The range of possibilities for this software is huge, it could provide vets with new ways of diagnosing skeletal issues in dogs. Perhaps even monitoring the after care of dogs following operations and seeing the progress of recovery. Or even fun things like putting virtual dogs in to movies or computer games with more realism.
Motion capture is nothing new to the ever expanding entertainment industry. You have probably seen actors wearing bizarre looking suits with white markers all over them. These white markers allow numerous cameras to capture movements made by the actor. This enables the software to build a 3D skeleton of a human and how it moves.
The film industry currently uses this type of technology but it has uses in many other areas. For instance, to check the way an athlete runs to fine tune performance, or for example, checking how well a patient has responded to physiotherapy. These methods are expensive and have costly outlay of equipment and software.
The path to Doggywood
Computer scientists from University of Baths motion capture research center have managed to digitize 14 different breeds of dog. This research didn’t require any high paid doggy actors. The researchers headed to their local rescue center Bath Cats and Dogs Home. BCDH were keen to provide some dogs ready to put there paws on the path to “Doggywood”.
The dogs came along with dog handlers from BCDH and each received a futuristic dog motion capture suit. The cameras could then capture the way the dogs moved doing various tasks. The tasks were all normal things that dogs would have been doing during exercise at the rescue center.
A complex computer model built from the data generated from the 14 different breeds of dogs is now in use. The software acts like a 3D database of the movements and poses that a dog can do. This means that future doggy actors wont need to wear the tracking suit (we know our dog wouldnt have time for that!!!)
The new database means a dog will be tracked using a single RGBD camera which will reduce the cost of the process. The RGBD camera is similar to the normal everyday camera but it also samples the distance of each part of the subject from the camera.

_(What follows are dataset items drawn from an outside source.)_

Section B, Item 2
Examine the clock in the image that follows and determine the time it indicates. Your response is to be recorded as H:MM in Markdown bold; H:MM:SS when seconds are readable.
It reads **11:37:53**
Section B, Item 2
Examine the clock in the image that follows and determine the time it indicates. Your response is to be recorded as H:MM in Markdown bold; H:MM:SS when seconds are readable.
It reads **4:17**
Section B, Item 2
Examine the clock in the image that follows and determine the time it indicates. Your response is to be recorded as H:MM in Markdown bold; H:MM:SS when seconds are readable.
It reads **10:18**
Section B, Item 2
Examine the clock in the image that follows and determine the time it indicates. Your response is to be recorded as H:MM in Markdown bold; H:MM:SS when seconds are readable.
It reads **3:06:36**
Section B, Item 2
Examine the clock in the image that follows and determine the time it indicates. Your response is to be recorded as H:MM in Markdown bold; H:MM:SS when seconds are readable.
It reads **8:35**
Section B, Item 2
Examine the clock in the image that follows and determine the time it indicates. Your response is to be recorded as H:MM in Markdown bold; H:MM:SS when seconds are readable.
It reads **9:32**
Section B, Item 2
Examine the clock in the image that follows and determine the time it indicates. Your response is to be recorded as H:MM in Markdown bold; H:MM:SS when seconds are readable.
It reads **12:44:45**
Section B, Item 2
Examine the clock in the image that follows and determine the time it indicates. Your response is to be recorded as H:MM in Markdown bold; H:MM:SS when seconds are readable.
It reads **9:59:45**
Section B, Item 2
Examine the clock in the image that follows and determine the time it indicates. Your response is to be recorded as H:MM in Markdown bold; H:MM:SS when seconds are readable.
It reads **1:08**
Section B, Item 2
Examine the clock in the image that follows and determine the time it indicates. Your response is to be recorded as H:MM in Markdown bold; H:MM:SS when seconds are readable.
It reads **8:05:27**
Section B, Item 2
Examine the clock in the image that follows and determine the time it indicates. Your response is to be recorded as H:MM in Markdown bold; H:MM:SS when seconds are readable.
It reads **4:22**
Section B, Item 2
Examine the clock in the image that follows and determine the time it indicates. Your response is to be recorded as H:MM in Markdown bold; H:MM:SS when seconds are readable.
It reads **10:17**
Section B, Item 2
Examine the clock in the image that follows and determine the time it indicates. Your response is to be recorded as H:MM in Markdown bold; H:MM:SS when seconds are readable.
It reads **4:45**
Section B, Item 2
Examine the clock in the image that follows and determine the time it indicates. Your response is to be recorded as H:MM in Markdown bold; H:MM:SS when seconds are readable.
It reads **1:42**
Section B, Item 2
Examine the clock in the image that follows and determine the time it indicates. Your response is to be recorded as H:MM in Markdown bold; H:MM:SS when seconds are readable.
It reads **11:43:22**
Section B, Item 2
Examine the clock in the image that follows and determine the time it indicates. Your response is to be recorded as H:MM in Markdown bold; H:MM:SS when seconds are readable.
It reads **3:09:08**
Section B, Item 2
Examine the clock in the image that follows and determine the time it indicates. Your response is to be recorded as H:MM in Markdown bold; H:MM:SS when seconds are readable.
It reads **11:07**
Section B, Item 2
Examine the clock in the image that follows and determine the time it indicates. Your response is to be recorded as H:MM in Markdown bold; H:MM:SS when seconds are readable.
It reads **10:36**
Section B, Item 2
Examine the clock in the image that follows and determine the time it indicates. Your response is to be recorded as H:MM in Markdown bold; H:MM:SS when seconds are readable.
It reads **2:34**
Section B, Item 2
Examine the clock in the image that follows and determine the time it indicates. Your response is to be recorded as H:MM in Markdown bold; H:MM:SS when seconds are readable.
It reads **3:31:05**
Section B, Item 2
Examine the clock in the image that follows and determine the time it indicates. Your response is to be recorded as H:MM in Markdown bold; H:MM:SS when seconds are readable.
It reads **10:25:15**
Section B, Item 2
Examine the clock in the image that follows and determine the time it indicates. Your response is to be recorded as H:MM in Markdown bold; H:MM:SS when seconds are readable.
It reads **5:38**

Dog motion capture has never been carried out using the single camera RGBD technique. As this research expands and techniques improve then the technology could filter down and be easily accessible. The day may come when you can get a 3D version of you dog on your computer screen to use in games, films or almost anything.
Expansion of the technology is already happening and the team have started testing recording and sampling other four legged animals. The long term aim is to eventually create a huge animal dataset with endless possibilities of uses.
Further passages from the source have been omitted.